(INSTRUCTIONS TO FOLLOW): An exact copy of the lines, starting at the top of the listing and ending with the line that has "Bu kadrolarla birlikte TSE'nin hem merkez hem", is the required answer. Pictures are not part of it.

===== STUDY MATERIAL

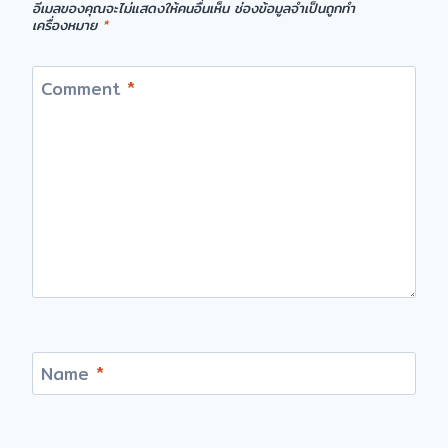
อีเมลของคุณจะไม่แสดงให้คนอื่นเห็น
ช่องข้อมูลจำเป็นถูกทำ
เครื่องหมาย
*
Comment
*
Name
*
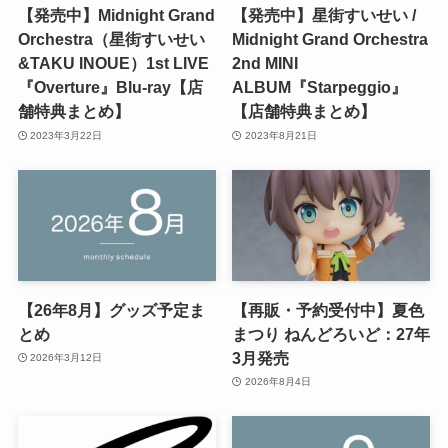
【発売中】Midnight Grand
【発売中】星街すいせい /
Orchestra（星街すいせい
Midnight Grand Orchestra
&TAKU INOUE）1st LIVE
2nd MINI
『Overture』Blu-ray【店
ALBUM『Starpeggio』
舗特典まとめ】
【店舗特典まとめ】
2023年3月22日
2023年8月21日
【26年8月】グッズ予定ま
【再販・予約受付中】夏色
とめ
まつり ねんどろいど：27年
3月発売
2026年3月12日
2026年8月4日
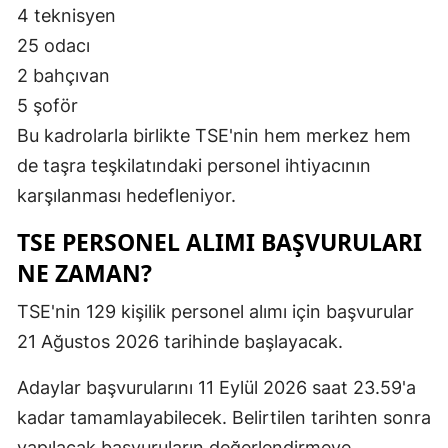
4 teknisyen
25 odacı
2 bahçıvan
5 şoför
Bu kadrolarla birlikte TSE'nin hem merkez hem
de taşra teşkilatındaki personel ihtiyacının
karşılanması hedefleniyor.
TSE PERSONEL ALIMI BAŞVURULARI
NE ZAMAN?
TSE'nin 129 kişilik personel alımı için başvurular
21 Ağustos 2026 tarihinde başlayacak.
Adaylar başvurularını 11 Eylül 2026 saat 23.59'a
kadar tamamlayabilecek. Belirtilen tarihten sonra
yapılacak başvuruların değerlendirmeye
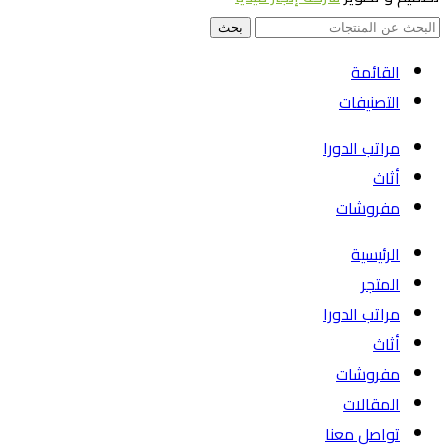
بحث
القائمة
التصنيفات
مراتب الدورا
أثاث
مفروشات
الرئيسية
المتجر
مراتب الدورا
أثاث
مفروشات
المقالات
تواصل معنا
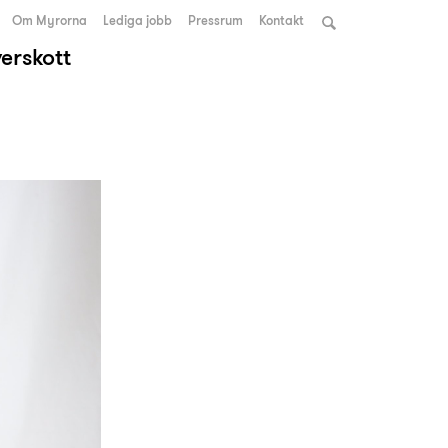
Om Myrorna
Lediga jobb
Pressrum
Kontakt
verskott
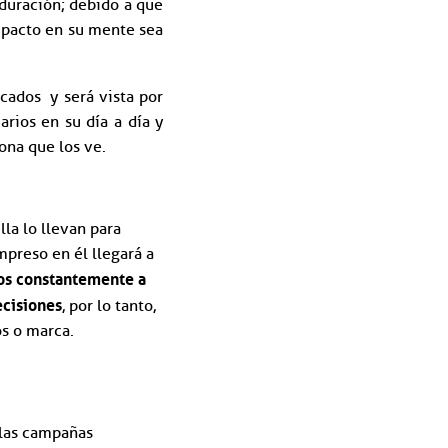
 duración; debido a que
mpacto en su mente sea
cados y será vista por
rios en su día a día y
ona que los ve.
lla lo llevan para
impreso en él llegará a
os constantemente a
ecisiones
, por lo tanto,
os o marca.
 las campañas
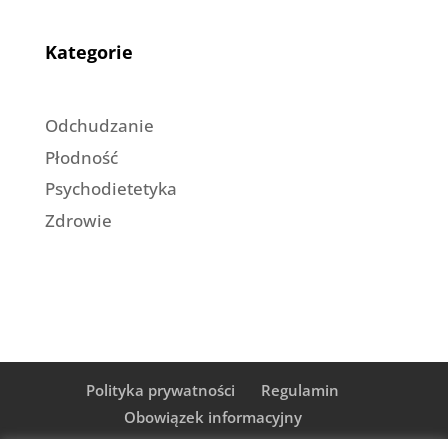
Kategorie
Odchudzanie
Płodność
Psychodietetyka
Zdrowie
Polityka prywatności
Regulamin
Obowiązek informacyjny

==========

(RESULT OF THIS TASK):
อีเมลของคุณจะไม่แสดงให้คนอื่นเห็น
ช่องข้อมูลจำเป็นถูกทำ
เครื่องหมาย
*
Comment
*
Name
*
【発売中】Midnight Grand
【発売中】星街すいせい /
Orchestra（星街すいせい
Midnight Grand Orchestra
&TAKU INOUE）1st LIVE
2nd MINI
『Overture』Blu-ray【店
ALBUM『Starpeggio』
舗特典まとめ】
【店舗特典まとめ】
2023年3月22日
2023年8月21日
【26年8月】グッズ予定ま
【再販・予約受付中】夏色
とめ
まつり ねんどろいど：27年
3月発売
2026年3月12日
2026年8月4日
4 teknisyen
25 odacı
2 bahçıvan
5 şoför
Bu kadrolarla birlikte TSE'nin hem merkez hem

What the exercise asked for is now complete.